In a Bucket of Blood

At Fergus' Pub, an Irish Dive Bar smack in the middle of Hell's Kitchen in 1988, sits Eddie Carey. He suspects that his longtime friend and Westie Boss, Nolan, has gotten into bed with the Italian Mafia and is setting Eddie up to take a fall for a murder of a fellow Irishman, gunned down earlier that day. Written with rough and tumble flair by John Kearns, In a Bucket of Blood focuses on Eddie Carey as he is tortured by various visitors, both real and imagined. To his horror, Eddie finds himself doubting the friendship he has treasured for most of his life.

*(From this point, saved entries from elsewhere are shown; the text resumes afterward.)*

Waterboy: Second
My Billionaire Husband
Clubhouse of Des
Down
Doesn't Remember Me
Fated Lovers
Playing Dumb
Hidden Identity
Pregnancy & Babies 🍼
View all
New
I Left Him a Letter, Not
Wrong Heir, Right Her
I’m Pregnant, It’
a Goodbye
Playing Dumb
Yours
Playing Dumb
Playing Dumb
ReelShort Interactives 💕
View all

John Skocik is terrific as the paranoid and edgy Eddie Carey. We get to watch Eddie sift through the evidence of his life-long friendship with Nolan, how it has changed, or maybe how it hasn't, and the tension builds and builds to an inexorable climax. Also strong are Jamie Carroll as his wife Deirdre, Gary Gregg as Hill, one of Eddie's close criminal friends, and Rob Brennan, playing Tom, the almost Greek Chorus of a Barkeep. The cast works well and easily together, and their characters display a camaraderie that only can have arisen from growing up on the rough streets where even the police are in on the Take.

Director Michael Mellamphy delivers a sharp, tightly wound 70 minutes of life in Hell's Kitchen, complete with a rundown bar, moody lighting, and enough alcohol to pickle anyone's liver. The action is harsh, jagged, and never loses sight of the truly life-and-death conflict that comes with joining up with a bloody Mobster.

With whispers of Waiting For Godot, Kearns, Mellamphy and his cast have created a robust and visceral slice of life in the Irish Mob. It is a cautionary and poignant tale of the perils of friendship.